SOURCE EXCERPT ->
════════════════════

Are rising interest rates bad for the stock market? | Inquirer Business
Money Matters

Are rising interest rates bad for the stock market?

/ 05:32 AM November 12, 2014

Q: The stock market has been falling lately due to fears that interest rates are increasing soon. I am not sure how will this affect my stock portfolio. Should I sell my stocks now and switch to fixed-income investments? Please advise.–Cristine Buenaflor by e-mail

A: While there is a good reason for the market to expect interest rates to rise in the near term, this is not the perfect time for you to give up on stocks.

The market assumes that when interest rates increase, there will be less supply of money for stocks. High interest rates encourage investors to put their cash in money market instruments, which is more stable and less risky. When there is less money flowing into the stock market, demand for stocks weakens, hence share prices fall.


The recent sell-off in the market demonstrates this assumption as initial reaction to the latest pronouncement of the US Federal Reserve that it is terminating soon its monthly bond-buying activities, known as the Quantitative Easing (QE) program.


The QE program is a non-traditional monetary tool aimed to stimulate the US economy by enabling banks to lend more through infusion of new money in exchange for its non-performing bonds.

Now that the US economy has started to improve substantially, the US Fed has decided to end the program. Termination of the bond buying program will mean reduction of liquidity in the system, lessening the risks of rising inflation but putting more pressure on interest rates to increase.


Similarly, the Bangko Sentral has also increased interest rates in an effort to mop up excess liquidity in the system to manage rise in inflation.

While it is a common notion that higher interest rates lead to lower investments and expansion, which result in lower corporate profits because of high borrowing costs, this is true only when interest rates have reached levels that the economy cannot absorb. If the economy is healthy, any increase in interest rates in a fairly restrained manner should be manageable.

Current increases in interest rates are actually good for the stock market because it indicates that the economy is growing strong. An expanding economy means higher sales and earnings for companies. Any increase in interest cost should be more than offset by increase in earnings.

To illustrate this, let’s assume that the projected earnings of SM Prime this year is P0.69 per share and the discount rate where the interest rate is a major component is 3.5 percent. To value the stock, simply divide the earnings by the discount rate and you will get projected target of P19.71 per share. Now let’s say interest rate has increased so that discount rate also increased to 4 percent. At this rate, the valuation of the stock will drop to P17.25.

All other things being equal, higher interest rates lead to lower valuation. However, if your economic backdrop is growing and in this case, you expect SM Prime earnings to grow by 25 percent next year, you will project earnings per share of P0.86. Using this as basis with the higher discount rate of 4.0 percent, you will get projected target price of P21.56, up 9 percent from the previous target despite rise in interest rate.

════════════════════

DATA SHOWN ->
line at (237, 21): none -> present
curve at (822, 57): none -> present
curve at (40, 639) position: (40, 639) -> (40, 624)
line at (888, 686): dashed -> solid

════════════════════

YOUR INSTRUCTIONS ->
Write the next part of the article on rising interest rates and the stock market, picking up right after its last sentence.

RESULT ->
The other way to look at it is by the use of P/E ratio. Let’s say the current market P/E at the moment is 21x. To compute its discount rate, simply divide the number one by the P/E ratio of 21 and you will get 4.8 percent. Let’s assume interest rate increases by 0.5 percent so that discount rate of the market increases to 5.3 percent. At this rate, the implied P/E ratio will fall to 18.8x, which means the market should fall by 10 percent, which could be a massive correction.

But if you are expecting overall corporate profits of listed companies to grow by 20 percent next year, you simply divide the number one point two by a discount rate of 5.3 percent and you will get higher implied P/E ratio of 22.6x, 8 percent higher than current P/E despite increase in interest rate. This means that the general market must go up further.

What about fixed income instruments like bonds? Rising interest rates are the most destructive to bonds, especially the longer term ones, because when interest rates go up, bond prices fall. Let’s say you have invested P100,000 in a corporate bond that pays P4,000 in interest or 4 percent a year. Bonds are valued based on prevailing interest rates. When interest rates in the market increase, for example at 5 percent and you need to sell it, you will have to value your bonds by dividing the interest income that you regularly receive, which is P4,000 by the current interest rate of 5 percent. At this rate, your bonds will be worth P80,000 and you will lose 20 percent of your original investment if you sell them.

If interest rates continue to rise in the future, bonds may become attractive at some point as there will be new bonds that will be issued offering higher interest rates. Perhaps you can consider buying some bonds by that time to diversify your investments.

But now is not the best time yet to sell your stocks and switch to bonds. For as long as the actual increase in interest rates falls within expectations, the stock market should be able to manage this positively. You may want to focus on banking and low-debt consumer stocks that will benefit the most from higher interest rates.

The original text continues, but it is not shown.